Research and Document Your Assets
One spouse might attempt to undervalue or disguise a martial asset intentionally. While suspicion and proof of these kinds of activities are two very different entities, there are ways in which to protect yourself. An effective counter-measure is to start compiling detailed financial records complete with accurate asset assessments or valuations from the moment the decision to separate is made. Also consider hiring a specialized professional known as a forensic accountant. A forensic accountant is one who is an expert at tracing properties, evaluating financial reports, and assessing values for businesses and investments. Should things get really ugly, he is also one who makes a very good witness in a court of law.
Make Yourself Aware of Financial Tactics
Yet another way to eliminate any potential problems would be to familiarize yourself with some of the most frequent tactics used in such economic warfare. For example, in anticipation of divorce and a reluctance to share, a spouse may persuade an employer to delay delivery of a bonus, stock option, retirement benefit, or pay raise until after such time as a divorce is final. In this way, such monies would not be considered in the formal division of the marital assets. To prevent this, you may wish to take the deposition of your spouse's direct boss or payroll supervisor. Should this prove unsuccessful you may need to enlist the forensic accountant.

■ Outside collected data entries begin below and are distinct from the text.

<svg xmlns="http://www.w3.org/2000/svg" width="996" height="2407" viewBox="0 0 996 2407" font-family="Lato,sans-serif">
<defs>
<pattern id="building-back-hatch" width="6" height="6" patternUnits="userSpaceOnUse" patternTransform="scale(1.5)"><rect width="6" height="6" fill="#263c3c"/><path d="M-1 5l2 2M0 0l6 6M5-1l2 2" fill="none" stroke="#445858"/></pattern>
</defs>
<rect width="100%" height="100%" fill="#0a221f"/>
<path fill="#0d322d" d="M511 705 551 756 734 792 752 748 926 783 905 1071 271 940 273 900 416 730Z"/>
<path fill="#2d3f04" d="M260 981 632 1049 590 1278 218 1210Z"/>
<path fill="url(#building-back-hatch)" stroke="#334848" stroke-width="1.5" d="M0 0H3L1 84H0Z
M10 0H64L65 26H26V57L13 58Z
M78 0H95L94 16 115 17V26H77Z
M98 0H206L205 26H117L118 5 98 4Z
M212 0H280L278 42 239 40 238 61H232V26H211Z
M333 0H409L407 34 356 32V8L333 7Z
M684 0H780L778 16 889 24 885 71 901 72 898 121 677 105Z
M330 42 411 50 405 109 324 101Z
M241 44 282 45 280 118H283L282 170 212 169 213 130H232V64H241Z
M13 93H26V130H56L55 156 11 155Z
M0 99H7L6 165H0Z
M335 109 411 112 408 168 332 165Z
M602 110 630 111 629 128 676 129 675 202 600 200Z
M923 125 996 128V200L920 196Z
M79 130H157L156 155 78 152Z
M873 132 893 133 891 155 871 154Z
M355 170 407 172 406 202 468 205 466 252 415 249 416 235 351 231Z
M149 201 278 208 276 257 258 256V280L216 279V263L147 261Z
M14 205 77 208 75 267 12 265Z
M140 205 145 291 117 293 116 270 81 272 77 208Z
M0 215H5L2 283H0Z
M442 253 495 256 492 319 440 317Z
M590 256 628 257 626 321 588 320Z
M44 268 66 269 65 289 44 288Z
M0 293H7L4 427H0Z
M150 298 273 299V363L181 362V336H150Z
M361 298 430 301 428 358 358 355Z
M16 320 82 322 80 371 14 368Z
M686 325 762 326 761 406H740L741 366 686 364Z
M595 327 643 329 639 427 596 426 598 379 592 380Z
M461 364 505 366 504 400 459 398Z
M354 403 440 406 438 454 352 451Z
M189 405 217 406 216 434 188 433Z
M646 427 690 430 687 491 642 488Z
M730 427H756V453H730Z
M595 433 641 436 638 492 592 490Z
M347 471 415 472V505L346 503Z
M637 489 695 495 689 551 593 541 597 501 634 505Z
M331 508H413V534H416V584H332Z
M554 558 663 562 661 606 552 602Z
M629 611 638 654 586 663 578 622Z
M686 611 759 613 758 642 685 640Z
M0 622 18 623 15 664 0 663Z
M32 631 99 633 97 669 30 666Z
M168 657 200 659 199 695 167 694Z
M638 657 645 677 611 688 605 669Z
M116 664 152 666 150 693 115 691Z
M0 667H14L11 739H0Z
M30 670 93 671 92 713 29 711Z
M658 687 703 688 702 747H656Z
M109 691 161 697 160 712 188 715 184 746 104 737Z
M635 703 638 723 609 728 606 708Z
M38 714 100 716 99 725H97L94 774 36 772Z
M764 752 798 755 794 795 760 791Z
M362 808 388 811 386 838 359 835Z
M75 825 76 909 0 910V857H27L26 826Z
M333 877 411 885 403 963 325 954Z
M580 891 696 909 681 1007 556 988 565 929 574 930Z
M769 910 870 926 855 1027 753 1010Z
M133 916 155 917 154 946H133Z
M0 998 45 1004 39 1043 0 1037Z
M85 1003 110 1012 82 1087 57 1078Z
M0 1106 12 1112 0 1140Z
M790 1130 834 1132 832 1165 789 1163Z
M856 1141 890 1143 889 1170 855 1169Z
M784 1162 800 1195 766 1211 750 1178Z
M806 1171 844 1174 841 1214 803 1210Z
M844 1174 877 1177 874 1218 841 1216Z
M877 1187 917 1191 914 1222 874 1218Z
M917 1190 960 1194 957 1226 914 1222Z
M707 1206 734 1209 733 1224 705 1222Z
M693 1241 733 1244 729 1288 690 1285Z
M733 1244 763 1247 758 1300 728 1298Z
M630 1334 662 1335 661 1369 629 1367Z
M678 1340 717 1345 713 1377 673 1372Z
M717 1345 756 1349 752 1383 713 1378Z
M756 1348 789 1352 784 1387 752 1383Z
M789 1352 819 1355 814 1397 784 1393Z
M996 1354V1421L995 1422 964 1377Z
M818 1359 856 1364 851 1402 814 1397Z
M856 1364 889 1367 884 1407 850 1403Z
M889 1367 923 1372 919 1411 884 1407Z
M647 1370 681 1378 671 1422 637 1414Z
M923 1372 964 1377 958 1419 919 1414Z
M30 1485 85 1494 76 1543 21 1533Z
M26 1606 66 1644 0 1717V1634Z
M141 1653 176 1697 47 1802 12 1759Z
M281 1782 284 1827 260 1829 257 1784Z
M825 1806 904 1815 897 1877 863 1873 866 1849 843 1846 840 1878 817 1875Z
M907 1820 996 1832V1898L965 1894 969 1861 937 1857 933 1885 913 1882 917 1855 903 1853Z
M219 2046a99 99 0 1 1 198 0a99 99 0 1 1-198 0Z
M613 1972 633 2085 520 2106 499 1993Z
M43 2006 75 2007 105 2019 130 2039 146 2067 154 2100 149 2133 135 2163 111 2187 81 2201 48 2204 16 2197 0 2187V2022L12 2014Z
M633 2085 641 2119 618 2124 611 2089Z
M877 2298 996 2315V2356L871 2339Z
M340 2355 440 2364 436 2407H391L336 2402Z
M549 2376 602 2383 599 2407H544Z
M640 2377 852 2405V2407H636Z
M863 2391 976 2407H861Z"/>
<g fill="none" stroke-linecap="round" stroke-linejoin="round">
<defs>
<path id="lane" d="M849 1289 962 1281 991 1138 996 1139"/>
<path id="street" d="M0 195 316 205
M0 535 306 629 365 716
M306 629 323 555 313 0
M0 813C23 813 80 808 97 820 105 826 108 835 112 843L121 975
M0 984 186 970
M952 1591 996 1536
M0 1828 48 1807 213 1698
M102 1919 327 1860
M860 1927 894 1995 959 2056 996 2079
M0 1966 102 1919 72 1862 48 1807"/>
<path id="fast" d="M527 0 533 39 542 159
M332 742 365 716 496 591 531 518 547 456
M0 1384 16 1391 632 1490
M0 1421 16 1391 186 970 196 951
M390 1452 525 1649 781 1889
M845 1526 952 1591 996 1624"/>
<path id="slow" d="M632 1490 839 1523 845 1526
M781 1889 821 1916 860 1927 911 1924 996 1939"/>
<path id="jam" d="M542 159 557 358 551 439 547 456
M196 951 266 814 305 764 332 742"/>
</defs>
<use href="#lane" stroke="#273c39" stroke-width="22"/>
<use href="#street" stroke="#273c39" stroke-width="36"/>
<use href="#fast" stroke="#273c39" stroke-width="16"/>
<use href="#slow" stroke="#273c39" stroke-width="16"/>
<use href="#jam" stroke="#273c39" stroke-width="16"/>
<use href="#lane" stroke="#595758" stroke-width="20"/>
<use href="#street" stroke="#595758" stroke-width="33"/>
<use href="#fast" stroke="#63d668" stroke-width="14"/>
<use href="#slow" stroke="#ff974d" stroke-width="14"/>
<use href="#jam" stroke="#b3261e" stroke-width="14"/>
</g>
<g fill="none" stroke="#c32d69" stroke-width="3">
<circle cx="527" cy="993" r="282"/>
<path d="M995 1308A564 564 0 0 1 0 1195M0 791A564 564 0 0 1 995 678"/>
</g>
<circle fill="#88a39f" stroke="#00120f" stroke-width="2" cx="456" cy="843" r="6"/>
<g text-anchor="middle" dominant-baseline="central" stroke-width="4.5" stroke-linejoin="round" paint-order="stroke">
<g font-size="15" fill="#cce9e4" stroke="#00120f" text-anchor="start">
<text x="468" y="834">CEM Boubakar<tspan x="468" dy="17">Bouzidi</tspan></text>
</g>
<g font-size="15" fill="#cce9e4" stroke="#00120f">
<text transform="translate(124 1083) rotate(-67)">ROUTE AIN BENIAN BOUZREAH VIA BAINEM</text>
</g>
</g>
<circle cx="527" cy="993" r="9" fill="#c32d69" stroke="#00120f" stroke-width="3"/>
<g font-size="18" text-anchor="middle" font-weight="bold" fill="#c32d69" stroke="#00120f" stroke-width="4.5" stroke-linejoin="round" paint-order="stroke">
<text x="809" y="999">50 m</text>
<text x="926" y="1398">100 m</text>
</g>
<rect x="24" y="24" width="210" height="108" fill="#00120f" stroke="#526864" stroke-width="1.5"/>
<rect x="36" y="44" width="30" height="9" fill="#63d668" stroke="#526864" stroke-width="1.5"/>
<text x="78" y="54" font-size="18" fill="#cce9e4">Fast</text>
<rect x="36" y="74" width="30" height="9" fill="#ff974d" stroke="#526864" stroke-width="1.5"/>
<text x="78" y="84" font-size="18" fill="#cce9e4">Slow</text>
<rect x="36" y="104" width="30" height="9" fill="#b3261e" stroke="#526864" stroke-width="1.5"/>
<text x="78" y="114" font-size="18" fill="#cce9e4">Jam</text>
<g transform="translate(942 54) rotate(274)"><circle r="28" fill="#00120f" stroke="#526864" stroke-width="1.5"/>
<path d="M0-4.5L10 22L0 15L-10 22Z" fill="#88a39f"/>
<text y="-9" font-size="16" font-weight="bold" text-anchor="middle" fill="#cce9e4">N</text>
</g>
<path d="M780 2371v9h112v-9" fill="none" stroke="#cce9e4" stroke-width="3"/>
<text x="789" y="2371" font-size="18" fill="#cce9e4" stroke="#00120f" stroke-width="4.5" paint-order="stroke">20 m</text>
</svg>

Other methods have been known to come in the form of payments to nonexistent employees, which the checks magically becoming void after the Date of Divorce. Sometimes monies are paid from a business account to somebody with close personal ties, such as a father, brother, or uncle, for services never actually performed. Naturally, the monies are returned after the divorce is final. Or, custodial accounts appear in the name of a child, under the child's Social Security number, for money to be parked until such time as the coast is clear.

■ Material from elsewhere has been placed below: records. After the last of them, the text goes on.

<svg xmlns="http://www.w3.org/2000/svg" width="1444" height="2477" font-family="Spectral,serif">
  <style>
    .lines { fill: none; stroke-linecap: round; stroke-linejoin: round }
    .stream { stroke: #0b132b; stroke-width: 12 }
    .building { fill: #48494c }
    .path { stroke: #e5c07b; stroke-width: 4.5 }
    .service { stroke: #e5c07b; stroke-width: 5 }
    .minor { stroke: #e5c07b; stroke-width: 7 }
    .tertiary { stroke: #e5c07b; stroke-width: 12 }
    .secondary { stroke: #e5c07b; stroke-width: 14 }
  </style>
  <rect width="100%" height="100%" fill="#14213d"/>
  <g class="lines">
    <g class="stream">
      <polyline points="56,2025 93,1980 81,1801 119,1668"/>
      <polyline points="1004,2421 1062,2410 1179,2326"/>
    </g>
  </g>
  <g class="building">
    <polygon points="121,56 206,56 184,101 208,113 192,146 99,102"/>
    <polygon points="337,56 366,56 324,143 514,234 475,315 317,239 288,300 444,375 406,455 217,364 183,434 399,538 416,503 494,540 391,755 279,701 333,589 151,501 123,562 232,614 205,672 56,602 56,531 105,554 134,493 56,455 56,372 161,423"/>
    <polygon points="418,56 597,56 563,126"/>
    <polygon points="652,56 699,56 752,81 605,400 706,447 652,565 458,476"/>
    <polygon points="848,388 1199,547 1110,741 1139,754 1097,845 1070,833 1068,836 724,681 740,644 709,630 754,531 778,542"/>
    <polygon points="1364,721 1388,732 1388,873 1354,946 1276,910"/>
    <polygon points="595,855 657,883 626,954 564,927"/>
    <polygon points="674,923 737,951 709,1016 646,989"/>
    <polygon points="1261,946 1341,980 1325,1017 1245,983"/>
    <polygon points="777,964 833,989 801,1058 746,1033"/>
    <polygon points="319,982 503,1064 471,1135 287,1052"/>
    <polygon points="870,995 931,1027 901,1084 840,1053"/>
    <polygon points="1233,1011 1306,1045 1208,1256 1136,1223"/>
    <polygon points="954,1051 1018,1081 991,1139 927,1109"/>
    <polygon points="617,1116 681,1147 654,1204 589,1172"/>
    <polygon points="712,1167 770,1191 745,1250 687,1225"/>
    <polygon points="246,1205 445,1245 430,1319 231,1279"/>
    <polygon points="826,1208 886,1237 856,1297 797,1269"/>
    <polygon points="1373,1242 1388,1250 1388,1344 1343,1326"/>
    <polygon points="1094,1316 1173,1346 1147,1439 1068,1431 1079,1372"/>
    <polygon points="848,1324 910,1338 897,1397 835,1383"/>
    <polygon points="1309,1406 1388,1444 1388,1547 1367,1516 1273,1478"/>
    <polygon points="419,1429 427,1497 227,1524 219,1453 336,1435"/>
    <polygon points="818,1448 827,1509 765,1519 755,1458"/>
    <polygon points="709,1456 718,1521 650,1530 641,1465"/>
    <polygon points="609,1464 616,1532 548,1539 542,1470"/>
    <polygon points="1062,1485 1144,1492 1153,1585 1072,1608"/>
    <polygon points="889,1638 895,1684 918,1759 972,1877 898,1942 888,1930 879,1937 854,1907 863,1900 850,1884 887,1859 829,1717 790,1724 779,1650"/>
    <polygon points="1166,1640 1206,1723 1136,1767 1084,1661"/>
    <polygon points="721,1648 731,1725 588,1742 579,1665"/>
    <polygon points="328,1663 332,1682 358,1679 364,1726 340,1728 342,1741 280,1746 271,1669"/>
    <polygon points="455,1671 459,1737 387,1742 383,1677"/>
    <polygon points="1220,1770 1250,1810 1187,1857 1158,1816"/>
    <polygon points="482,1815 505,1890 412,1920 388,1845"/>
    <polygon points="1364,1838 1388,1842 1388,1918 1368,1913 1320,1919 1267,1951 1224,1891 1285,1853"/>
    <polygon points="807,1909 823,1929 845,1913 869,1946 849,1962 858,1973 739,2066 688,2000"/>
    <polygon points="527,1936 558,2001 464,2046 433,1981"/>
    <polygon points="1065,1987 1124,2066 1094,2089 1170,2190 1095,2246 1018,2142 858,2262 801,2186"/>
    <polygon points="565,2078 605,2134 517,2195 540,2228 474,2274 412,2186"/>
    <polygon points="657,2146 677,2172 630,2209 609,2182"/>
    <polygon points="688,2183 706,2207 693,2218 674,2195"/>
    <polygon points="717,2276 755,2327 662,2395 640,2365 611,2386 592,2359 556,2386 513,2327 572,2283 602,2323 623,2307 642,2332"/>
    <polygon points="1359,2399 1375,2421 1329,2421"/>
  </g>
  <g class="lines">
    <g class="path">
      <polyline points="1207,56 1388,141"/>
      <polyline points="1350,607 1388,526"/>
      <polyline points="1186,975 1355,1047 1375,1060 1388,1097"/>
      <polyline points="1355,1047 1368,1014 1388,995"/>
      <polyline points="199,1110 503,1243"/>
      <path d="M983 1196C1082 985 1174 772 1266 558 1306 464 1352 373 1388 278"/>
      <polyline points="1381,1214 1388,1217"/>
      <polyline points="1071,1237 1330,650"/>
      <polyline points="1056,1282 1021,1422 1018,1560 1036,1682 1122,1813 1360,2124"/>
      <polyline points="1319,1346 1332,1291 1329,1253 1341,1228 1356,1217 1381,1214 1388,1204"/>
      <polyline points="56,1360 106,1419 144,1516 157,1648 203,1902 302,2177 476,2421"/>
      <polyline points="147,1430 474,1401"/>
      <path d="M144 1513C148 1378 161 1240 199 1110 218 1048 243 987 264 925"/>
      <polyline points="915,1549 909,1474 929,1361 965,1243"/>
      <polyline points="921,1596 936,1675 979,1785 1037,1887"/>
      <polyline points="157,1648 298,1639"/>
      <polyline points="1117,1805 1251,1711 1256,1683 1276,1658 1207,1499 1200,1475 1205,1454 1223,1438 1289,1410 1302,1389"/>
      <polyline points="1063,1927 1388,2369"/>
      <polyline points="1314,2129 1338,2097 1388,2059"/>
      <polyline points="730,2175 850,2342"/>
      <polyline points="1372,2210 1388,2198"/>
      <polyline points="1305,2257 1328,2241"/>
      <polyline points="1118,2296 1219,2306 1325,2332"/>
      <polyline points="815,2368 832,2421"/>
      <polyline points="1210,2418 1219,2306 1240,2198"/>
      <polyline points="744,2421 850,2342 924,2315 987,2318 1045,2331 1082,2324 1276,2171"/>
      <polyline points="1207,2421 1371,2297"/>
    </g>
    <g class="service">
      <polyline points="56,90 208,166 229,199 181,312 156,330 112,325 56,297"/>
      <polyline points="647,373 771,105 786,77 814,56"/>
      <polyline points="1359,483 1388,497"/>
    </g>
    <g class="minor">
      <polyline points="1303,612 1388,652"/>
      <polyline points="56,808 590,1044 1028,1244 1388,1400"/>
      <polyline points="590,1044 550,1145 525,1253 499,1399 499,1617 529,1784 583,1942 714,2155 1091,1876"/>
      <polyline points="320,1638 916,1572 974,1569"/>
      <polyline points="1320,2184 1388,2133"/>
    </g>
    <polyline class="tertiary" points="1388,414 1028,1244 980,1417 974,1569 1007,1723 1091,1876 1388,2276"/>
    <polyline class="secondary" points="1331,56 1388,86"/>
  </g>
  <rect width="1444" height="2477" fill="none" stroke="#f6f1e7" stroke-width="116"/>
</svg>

There could be delays in signing any formal business contracts, lucrative only by coincidence, until after the time is right. Although in some cases there is nothing inherently illegal about this, if the intent is to hold down or lower the value of a business, in the eyes of the court this is considered asset hiding. The help of a forensic accountant would almost certainly be required here.
Document all antiques, artwork, hobby equipment, gun collections, or tools that are quite often overlooked by the other spouse. If possible, have a professional appraiser establish a value in writing. Pay a visit to the office and notice if there are any lush furnishings, paintings, or collector-level carpets around. Pay attention to the monthly billing statements to see if the lifestyle is exceeding the normal income. Somebody may be stockpiling for the future.

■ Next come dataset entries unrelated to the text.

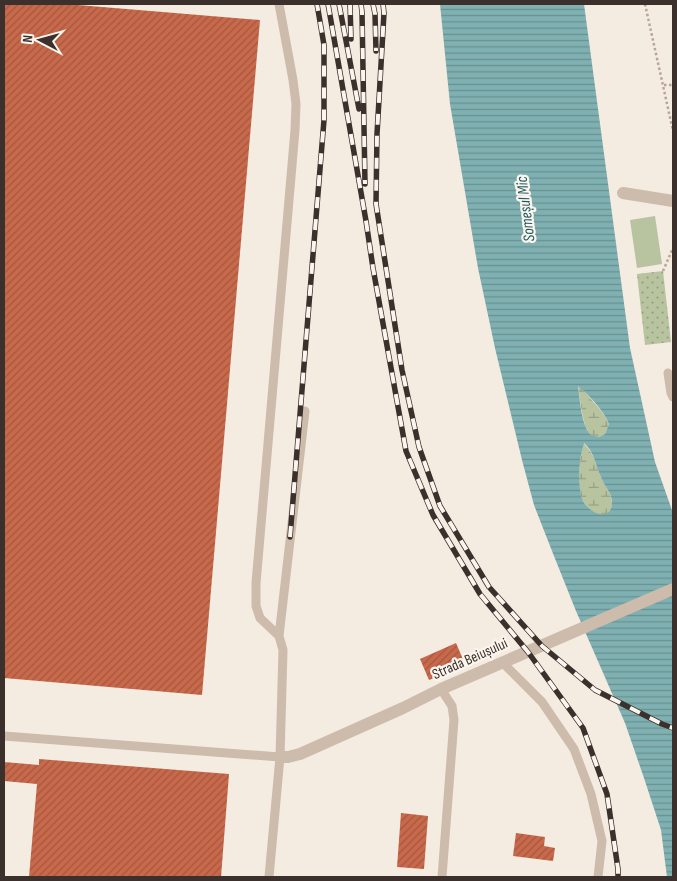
<svg xmlns="http://www.w3.org/2000/svg" width="677" height="881" viewBox="0 0 677 881" font-family="'Sofia Sans Condensed',sans-serif">
<defs>
<pattern id="green-dots" width="8" height="8" patternUnits="userSpaceOnUse" patternTransform="scale(1.25)"><rect width="8" height="8" fill="#b8c4a0"/><path d="M2 2h.1M6 6h.1" fill="none" stroke="#97a083" stroke-width="1.8" stroke-linecap="round"/></pattern>
<pattern id="wetland-marsh" width="20" height="14" patternUnits="userSpaceOnUse" patternTransform="scale(1.25)"><rect width="20" height="14" fill="#b8c4a0"/><path d="M1 5h8M5 5V1M11 12h8M15 12V8" fill="none" stroke="#97a083"/></pattern>
<pattern id="water-rules" width="6" height="5" patternUnits="userSpaceOnUse" patternTransform="scale(1.25)"><rect width="6" height="5" fill="#7fb0b2"/><path d="M0 2.5h6" fill="none" stroke="#699091"/></pattern>
<pattern id="building-hatch" width="6" height="6" patternUnits="userSpaceOnUse" patternTransform="scale(1.25)"><rect width="6" height="6" fill="#c8694b"/><path d="M-1 1l2-2M0 6l6-6M5 7l2-2" fill="none" stroke="#a4573f"/></pattern>
</defs>
<rect width="100%" height="100%" fill="#f4ebe1"/>
<path fill="url(#green-dots)" d="M663 271 671 342 645 345 637 274Z"/>
<path fill="url(#wetland-marsh)" d="M578 385C589 397 602 409 609 424L605 434 599 437C596 437 593 437 591 435 582 428 580 396 578 385Z
M583 443C595 454 595 463 601 477 604 485 611 492 612 502 613 523 590 514 583 501 576 486 580 459 583 443Z"/>
<path fill="#b8c4a0" d="M655 216 662 264 637 268 630 220Z"/>
<path fill="url(#water-rules)" fill-rule="evenodd" d="M440 4H584L630 348 655 462 673 513V877H667L661 830 644 778 625 723 576 611 552 551 534 505 522 460 495 348 478 268 450 104ZM578 386C590 396 603 410 609 424L605 434 599 437C598 437 592 435 591 435 581 426 580 398 578 386ZM584 443C595 453 595 465 601 477 604 486 612 493 612 502 612 523 589 513 583 501 577 487 579 457 584 443Z"/>
<path fill="url(#building-hatch)" d="M4 4H66L260 20 202 695 4 678Z
M456 643 465 664 429 680 420 659Z
M39 759 229 774 221 877H29L37 784 4 781V762L39 765Z
M401 813 428 816 424 869 397 867Z
M516 833 545 837 544 846 555 848 553 861 513 856Z"/>
<g fill="none" stroke-linecap="round" stroke-linejoin="round">
<path stroke="#b9a596" stroke-width="2.5" stroke-dasharray="2.5 2.5" stroke-linecap="butt" d="M645 4 673 131
M664 85H673
M663 271 673 248"/>
<path stroke="#cdbbac" stroke-width="9" d="M668 373 671 393 673 397
M279 636 305 411
M503 663 542 702 574 749 591 794 602 841 598 877
M441 689 452 706 454 720 442 877
M4 736 280 757
M269 877 280 757 283 650 279 636 260 618 256 606V583L295 130 296 104 293 80 279 4"/>
<path stroke="#cdbbac" stroke-width="12" d="M623 193 673 201
M280 757H288L300 754 403 708 441 689 673 589"/>
<defs>
<path id="rail" d="M328 4 366 221 373 268 406 451 433 515 480 594 528 652 583 728 607 794 618 869V877
M339 4 359 109
M350 4 351 39
M361 4 362 12 365 184
M373 4 375 14 376 51
M383 4 384 13 377 134 376 204 402 370 419 447 440 506 489 587 542 646 595 690 662 724 673 728
M290 537 324 120V45L317 4"/>
</defs>
<use href="#rail" stroke="#3b302b" stroke-width="5.5"/>
<use href="#rail" stroke="#fbf5ee" stroke-width="4" stroke-dasharray="11" stroke-linecap="butt"/>
</g>
<g text-anchor="middle" dominant-baseline="central" stroke-width="4.5" stroke-linejoin="round" paint-order="stroke">
<g font-size="15" fill="#3b302b" stroke="#fbf5ee">
<text transform="translate(470 659) rotate(-24)">Strada Beiușului</text>
</g>
<g font-size="16" font-style="italic" fill="#1f5a5e" stroke="#fbf5ee">
<text transform="translate(526 209) rotate(-97)">Someșul Mic</text>
</g>
</g>
<rect width="677" height="881" fill="none" stroke="#3b302b" stroke-width="10"/>
<g transform="translate(40 40) rotate(276)" stroke="#fbf5ee" stroke-width="4" paint-order="stroke">
<path d="M0-4L9 19L0 12L-9 19Z" fill="#3b302b"/>
<text y="-8" font-size="14" font-weight="bold" text-anchor="middle" fill="#3b302b">N</text>
</g>
</svg>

Other means would be skimming cash off the top of a business, "debt repayment" to a friend for an alleged outstanding obligation, or perhaps expenses paid to a new girl or boyfriend for items such as gifts, travel, rent, or tuition for college or other educational classes (that will never be attended, with the monies refundable upon student withdrawal by a specific date). Another prominent method would be cash kept in the form of traveler's checks, although you may be able to discover the existence of these by tracing bank account transactions.
Again, you may wish to employ a forensic accountant. While a forensic accountant obviously does not work for free, the money spent on his or her salary could prove to be well worth cost.
What is Right and Wrong!
In the opinion of a court of law, it is one thing to put assets into safekeeping or use them for necessities of life, it is quite another to hide them and not admit they exist as we have just seen. The taking of monies from a joint bank account for transfer to an individual account, for example, is acceptable so long as the existence of such an account is admitted. In this manner, the judge will still be able to include them in a fair and equitable distribution of marital assets.
Conversely, if you claim you lost monies from a joint bank account at a casino in Atlantic City, the judge might very well conclude (perhaps incorrectly) that you are not telling the truth and are attempting to hide assets. In this case, there is a very good chance that the judge will award YOU the "missing" assets and assign an equal amount of assets to your wife in the final distribution. If you are able to substantiate that certain assets were spent for a legitimate purpose, such as probable and reasonable living expenses, then there will be no penalty to pay, unless there was a specific restraining order issued by the court restricting such expenditures.